WHAT THE EXERCISE ASKS — Whenever a line in the entries below contains the string "SQUARE", copy that line.

————

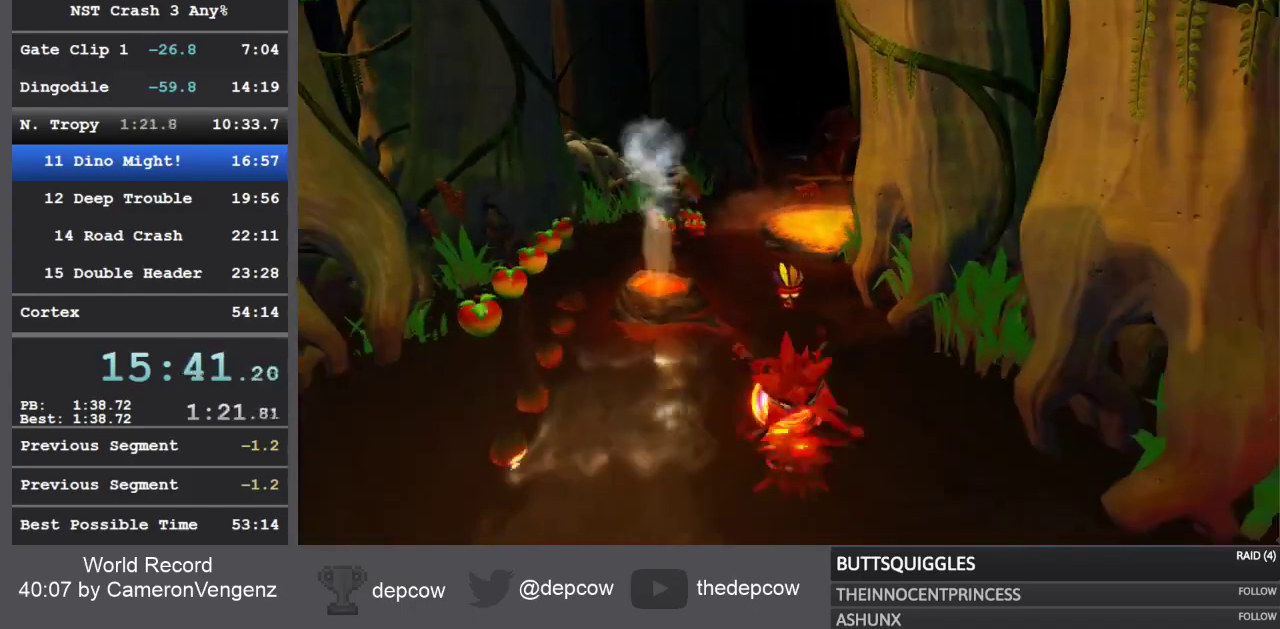
{"dt_ms": 500, "buttons": [], "left_stick": "down", "right_stick": "center", "events": [[100, "R1", "up"], [233, "SQUARE", "down"], [500, "SQUARE", "up"]]}
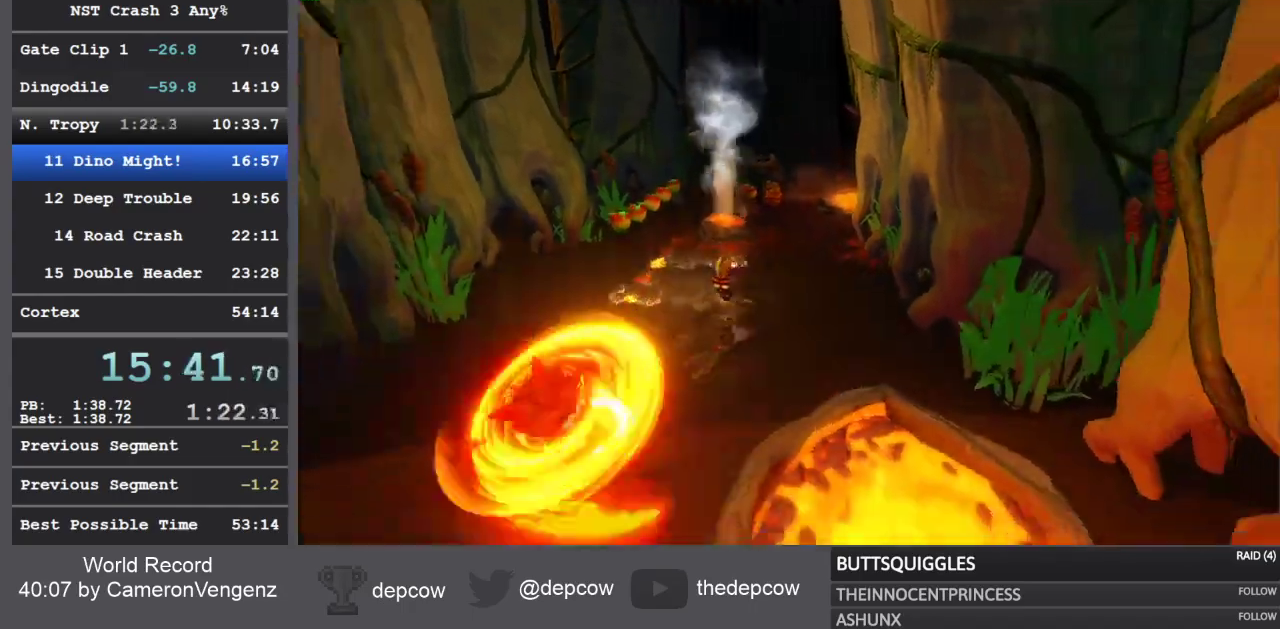
{"dt_ms": 500, "buttons": ["CROSS"], "left_stick": "down", "right_stick": "center", "events": [[183, "R1", "down"], [333, "R1", "up"], [450, "CROSS", "down"]]}
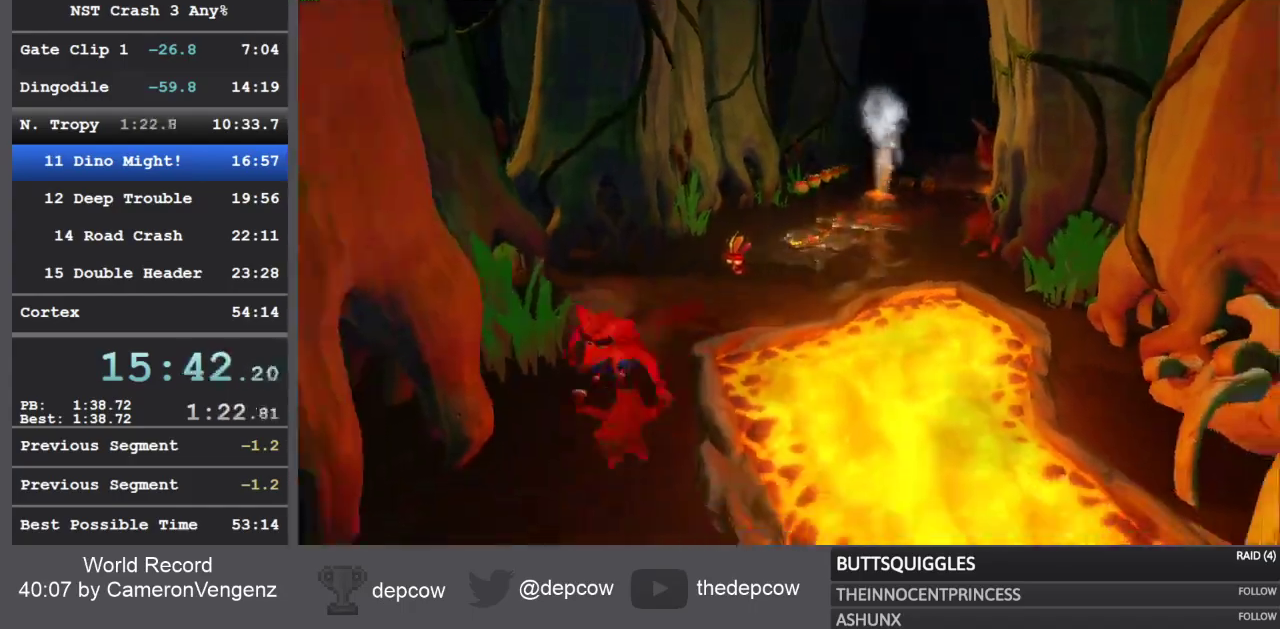
{"dt_ms": 500, "buttons": [], "left_stick": "down", "right_stick": "center", "events": [[250, "CROSS", "up"]]}
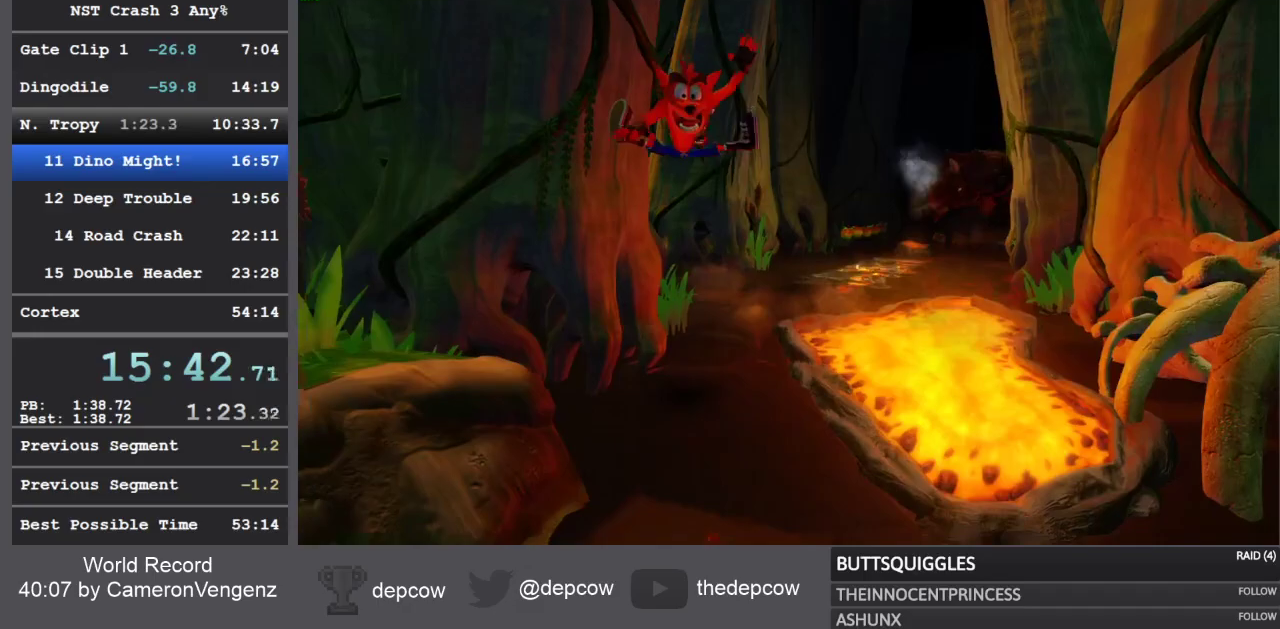
{"dt_ms": 500, "buttons": ["SQUARE"], "left_stick": "down", "right_stick": "center", "events": [[283, "R1", "down"], [417, "R1", "up"], [500, "SQUARE", "down"]]}
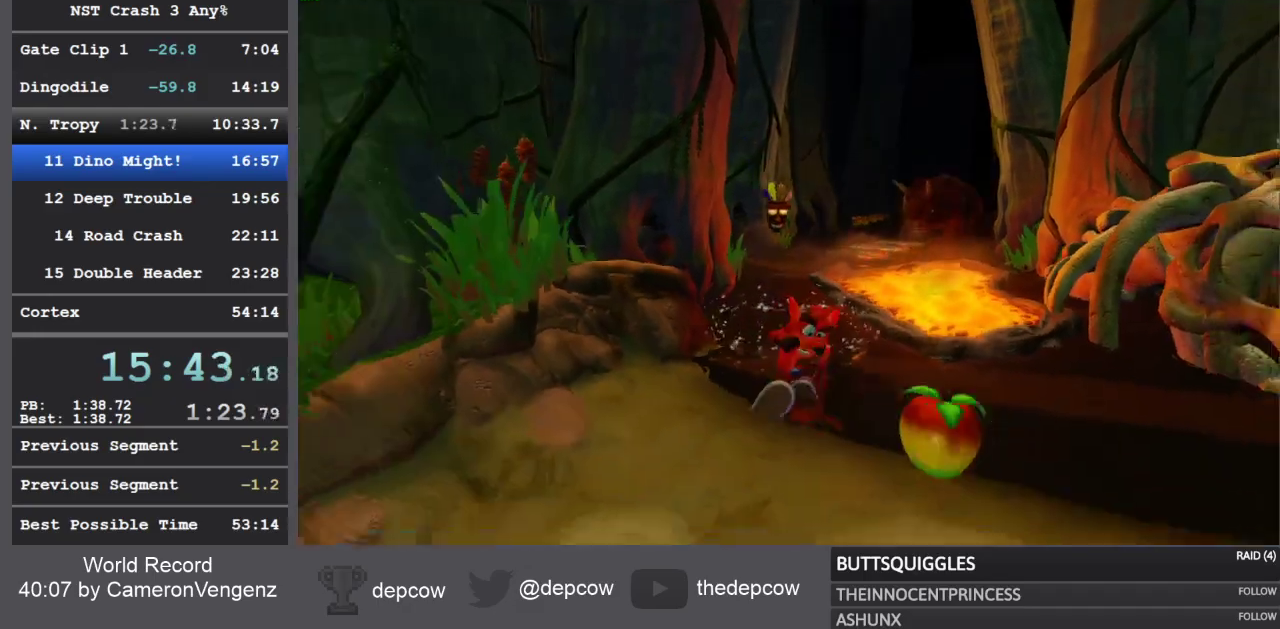
{"dt_ms": 500, "buttons": ["R1"], "left_stick": "down", "right_stick": "center", "events": [[167, "SQUARE", "up"], [500, "R1", "down"]]}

————

RESPONSE —
{"dt_ms": 500, "buttons": [], "left_stick": "down", "right_stick": "center", "events": [[100, "R1", "up"], [233, "SQUARE", "down"], [500, "SQUARE", "up"]]}
{"dt_ms": 500, "buttons": ["SQUARE"], "left_stick": "down", "right_stick": "center", "events": [[283, "R1", "down"], [417, "R1", "up"], [500, "SQUARE", "down"]]}
{"dt_ms": 500, "buttons": ["R1"], "left_stick": "down", "right_stick": "center", "events": [[167, "SQUARE", "up"], [500, "R1", "down"]]}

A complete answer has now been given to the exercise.